TEXTE -

En 1964, les différentes sécessions sont matées.  Si l’État du Katanga, celui du Sud-Kasaï et la république libre du Congo ne sont que d´amers lointains souvenirs, la rébellion ne s’avoue pourtant pas vaincu. Elle gagne du terrain. Les mulélistes au Kwilu et les Simba à l´Est allument des nouveaux foyers. Le 5 août 1964, l’Armée Populaire de Libération (APL) conduite par le lieutenant-général Olenga s´empare de Stanleyville. Peu après, les dirigeants du Conseil National de la Révolution (CNL) s´y installent. La République Populaire du Congo est créée par le décret-loi du 5 septembre 1964 avec 6 provinces, dans les limites ayant existé au 30 juin 1960. Le gouvernement révolutionnaire comprenant 17 ministres d´après l´Ordonnance n°2/64 est proclamé. Le nouvel État lumumbiste est aussitôt reconnu par sept pays dont l´URSS et l´Égypte de Nasser. La RPC s’est installée sur les décombres de la République Libre du Congo est a occupé presque l’étendue de son territoire. Mais il y a lieu de signaler l’appellation République Populaire de la Libération trouvée dans certains documents délivrés par les révolutionnaires en août 1964. Cette portion du Congo en rébellion s’appelait-elle ainsi officieusement en ses débuts? La question mérite d’être éclaircie par les historiens.

CONSIGNES -
A) Extrayez sans rien changer les lignes des entrées, en commençant par celle qui contient "order: Asterales" et en allant jusqu'à la fin des entrées, ces deux limites comprises.
B) Prolongez le texte sur la République populaire du Congo en reprenant juste après sa dernière phrase.
Le texte et les entrées n'ont aucun lien entre eux.

DONNÉES -
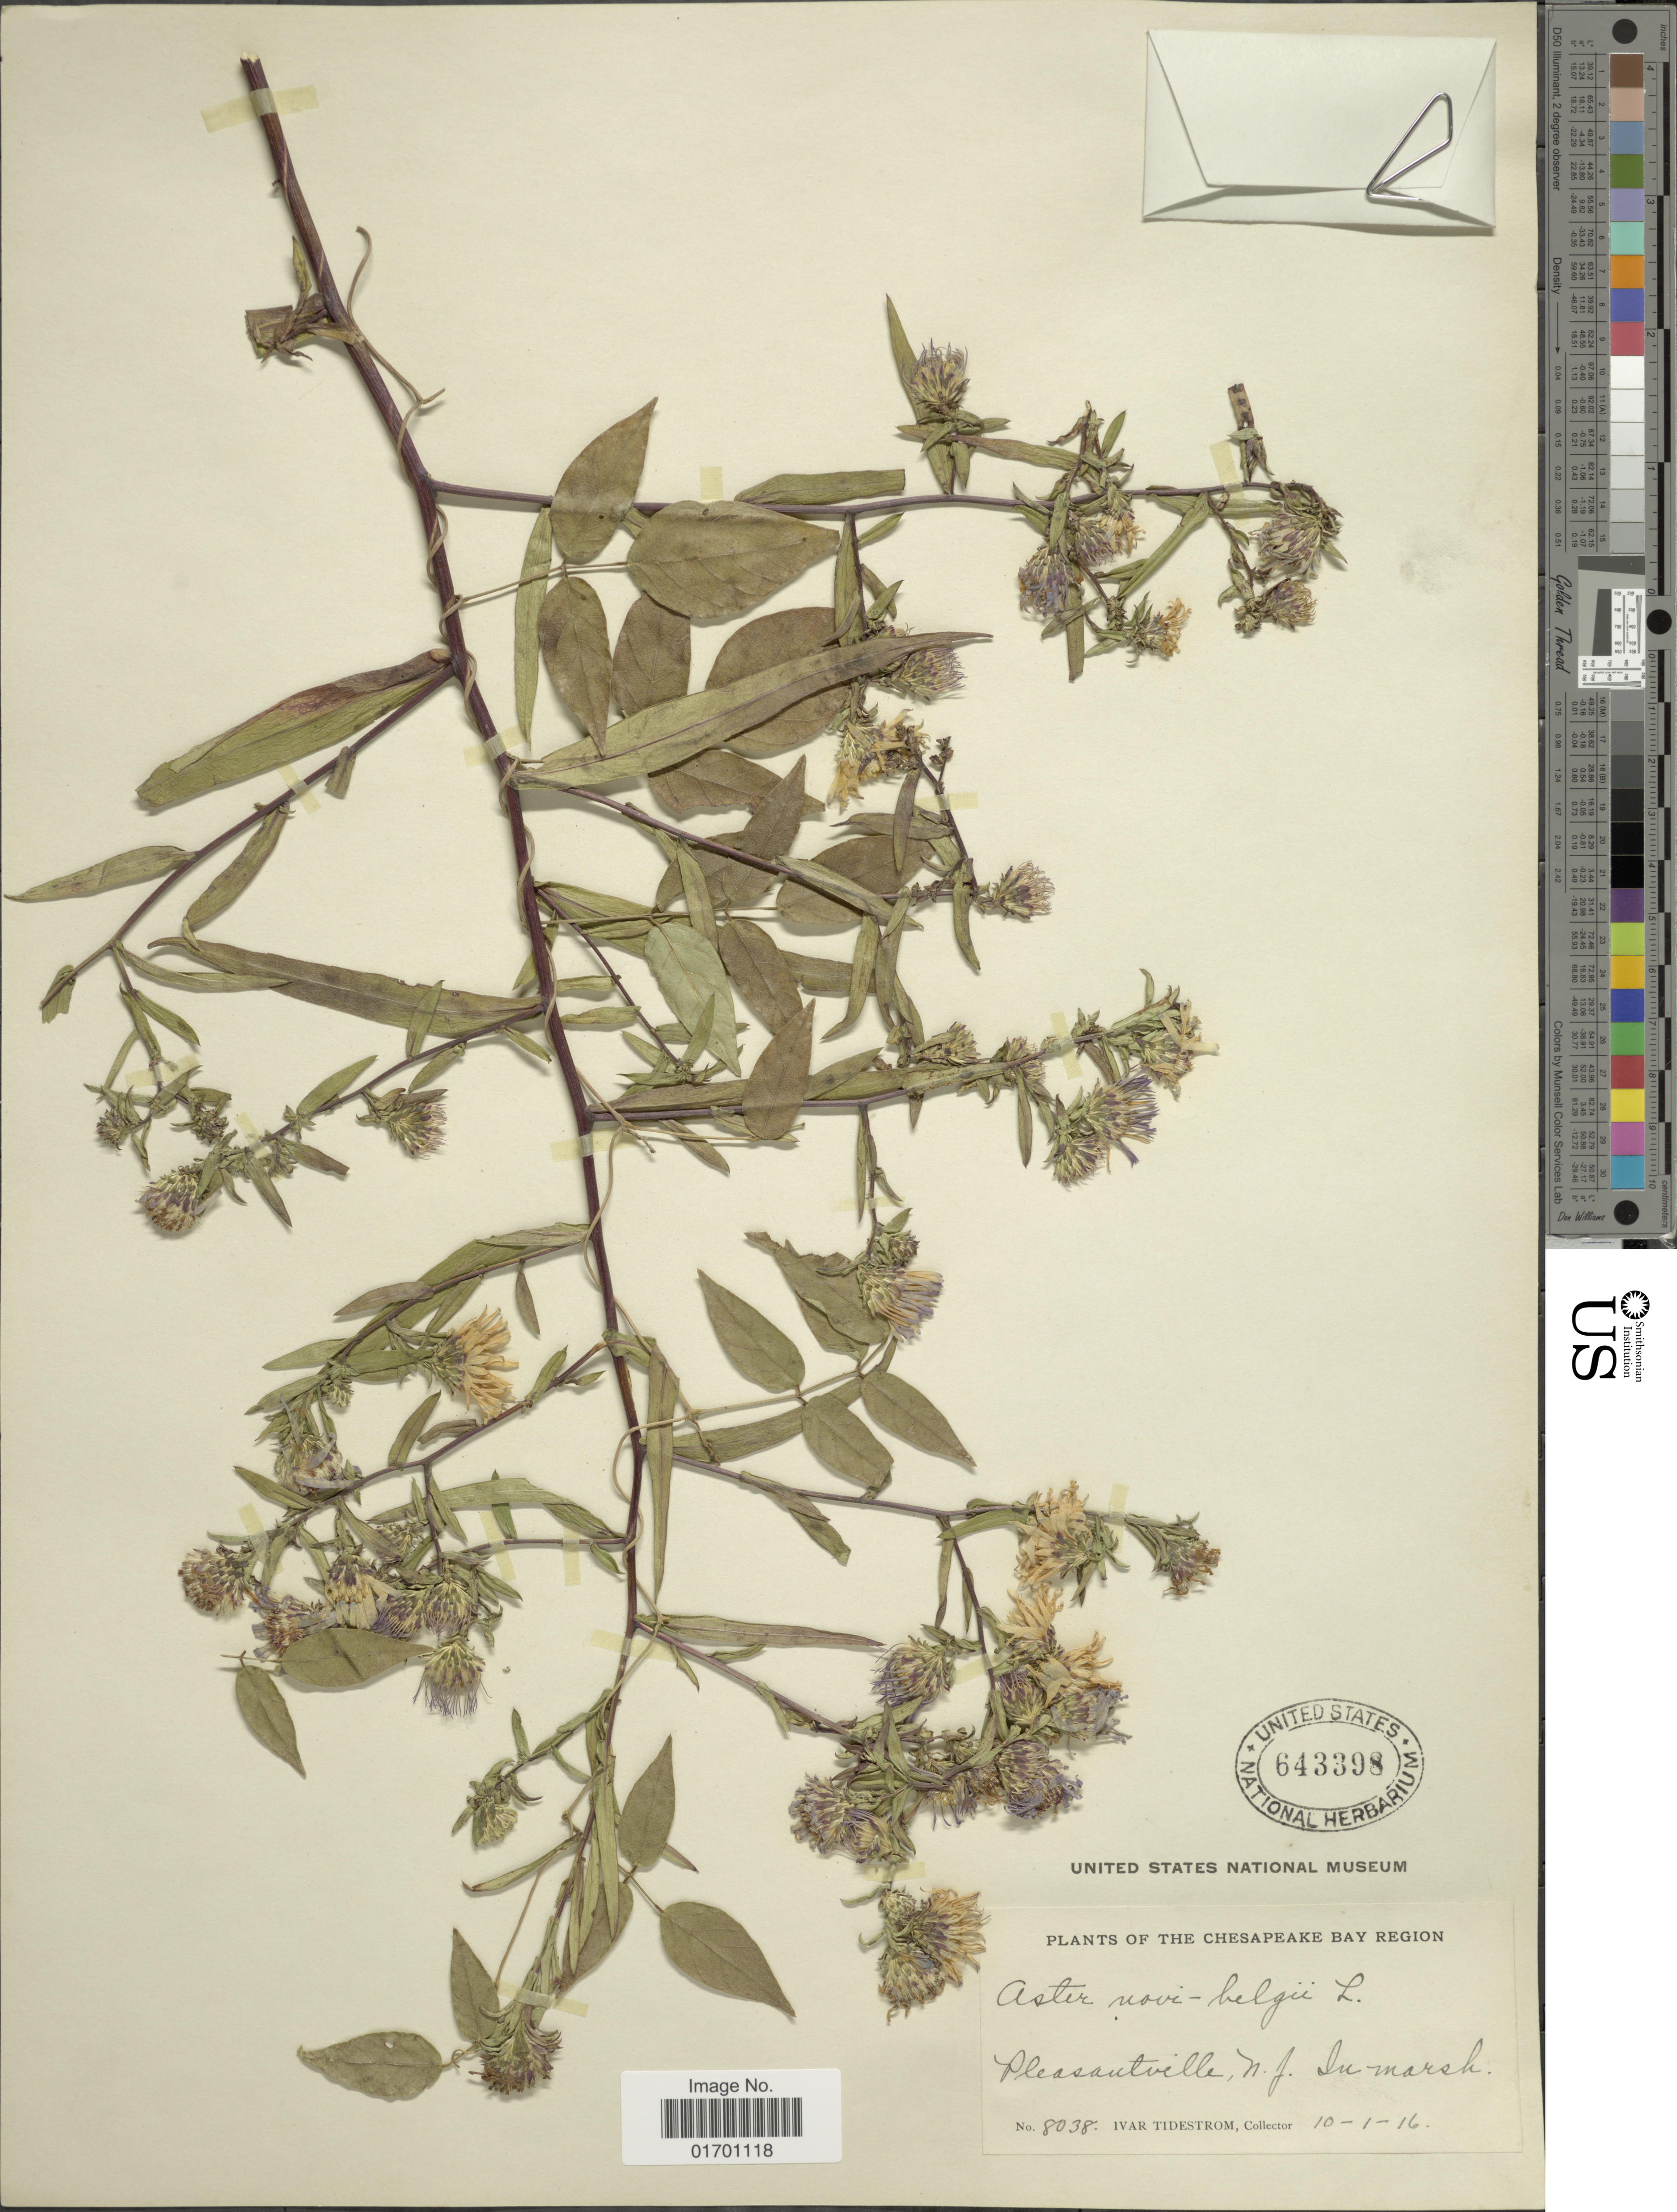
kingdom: Plantae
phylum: Tracheophyta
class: Magnoliopsida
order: Asterales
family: Asteraceae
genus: Symphyotrichum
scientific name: Symphyotrichum novi-belgii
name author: (L.) G.L. Nesom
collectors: I. F. Tidestrom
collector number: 8038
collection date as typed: Transcribed d/m/y: 10/1/16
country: United States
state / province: New Jersey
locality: The Chesapeake Bay Region. Pleasantville, N.J.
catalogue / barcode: US 643398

RÉPONSES -
A)
order: Asterales
family: Asteraceae
genus: Symphyotrichum
scientific name: Symphyotrichum novi-belgii
name author: (L.) G.L. Nesom
collectors: I. F. Tidestrom
collector number: 8038
collection date as typed: Transcribed d/m/y: 10/1/16
country: United States
state / province: New Jersey
locality: The Chesapeake Bay Region. Pleasantville, N.J.
catalogue / barcode: US 643398

B)
Composition du gouvernement révolutionnaire de la RPC

 

Chef d’État : Christophe Gbenye

 

Ministres

  • Premier ministre : Christophe Gbenye
  • Affaires Étrangères et Commerce  Extérieures: Thomas Kanza
  • Défense : Gaston Soumialot
  • Travaux publics : François Sabiti
  • Intérieur : Assumani Senghie
  • Finances : Sylvain Kama
  • Ministre plénipotentiaire auprès de la Tanzanie, l’Ouganda et le Kenya ; Secrétaire d’État aux Affaires Étrangères : Laurent-Désiré Kabila

 

  • Commandant en chef de l’APL : lieutenant-général Nicolas Olenga
  • Attaché militaire du Président : major Kandeka
  • Administrateur de la Sécurité nationale : Elonga Kaniki
  • Gouverneur de la province du Haut-Congo : François Aradjabu / Alphonse Kingisi

 

En raison de l´absence à Stanleyville de plusieurs ministres non encore nommés, la RPC recourt aux ministres intérimaires. Ainsi le chef du gouvernement Gbenye a remplacé les titulaires des Finances, des Affaires économiques, des Affaires étrangères et du Commerce extérieur, de l´Éducation nationale, de la Santé, du Plan et Coordination. Le ministre de la Défense Soumialot s´occupe de l´Intérieur, la Justice, l´Information, les Affaires sociales, Travail, Jeunesse et Sport. Outre les TP, Sabiti l´est aussi pour la Fonction Publique, les Mines, Terres et Énergie, les PTT, l´Agriculture, les Eaux et Forêts. On note que le pouvoir est partagé par le trio Gbenye-Soumialot-Olenga. La République Populaire du Congo dispose d´une radio (Radio Stanleyville devenue Radio Uhuru). Les nouvelles sont diffusées dans les quatre langues nationales: lingala, kikongo, tshiluba et swahili. Le journal, "Le Martyr", est l´organe de combat du Conseil National de Libération. Le slogan est "La patrie ou la mort". Quant à l’APL, elle a intégré des docteurs-féticheurs dans ses unités. On en trouve un dans chaque peloton. Le docteur-féticheur a un grade militaire. Le plus célèbre de tous ces charlatans est la sorcière Marie Onema, la préférée du général Olenga. Il l’a fait venir spécialement du Sankuru afin qu’elle veille sur sa santé militaire.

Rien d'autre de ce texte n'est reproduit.